Goal of the exercise => Would it be possible to copy exactly the lines from the one containing "left shoulder: (157, 136)" to the end of the entries, including both and nothing else?

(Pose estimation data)
====

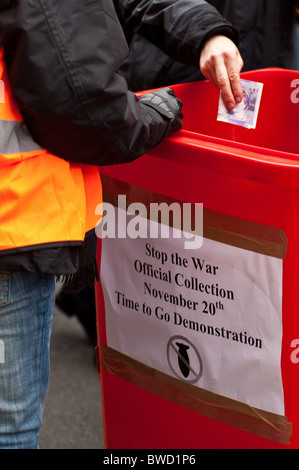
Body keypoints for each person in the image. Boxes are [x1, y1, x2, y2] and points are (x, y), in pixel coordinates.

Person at [0, 0, 243, 448]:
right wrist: (157, 114)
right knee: (9, 426)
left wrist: (207, 31)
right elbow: (88, 111)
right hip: (12, 222)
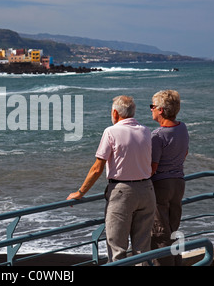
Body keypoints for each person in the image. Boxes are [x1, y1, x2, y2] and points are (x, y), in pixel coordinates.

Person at [67, 96, 156, 262]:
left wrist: (80, 192)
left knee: (117, 249)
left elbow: (97, 168)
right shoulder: (145, 130)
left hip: (122, 192)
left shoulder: (111, 131)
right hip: (147, 190)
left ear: (115, 113)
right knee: (143, 250)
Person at [150, 90, 189, 266]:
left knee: (160, 233)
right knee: (173, 229)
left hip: (161, 186)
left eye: (152, 106)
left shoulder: (157, 136)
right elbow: (185, 153)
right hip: (178, 183)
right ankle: (177, 262)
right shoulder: (182, 127)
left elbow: (153, 167)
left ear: (161, 110)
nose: (150, 109)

====

Solution for this task =>
left shoulder: (157, 136)
right elbow: (185, 153)
right hip: (178, 183)
right ankle: (177, 262)
right shoulder: (182, 127)
left elbow: (153, 167)
left ear: (161, 110)
nose: (150, 109)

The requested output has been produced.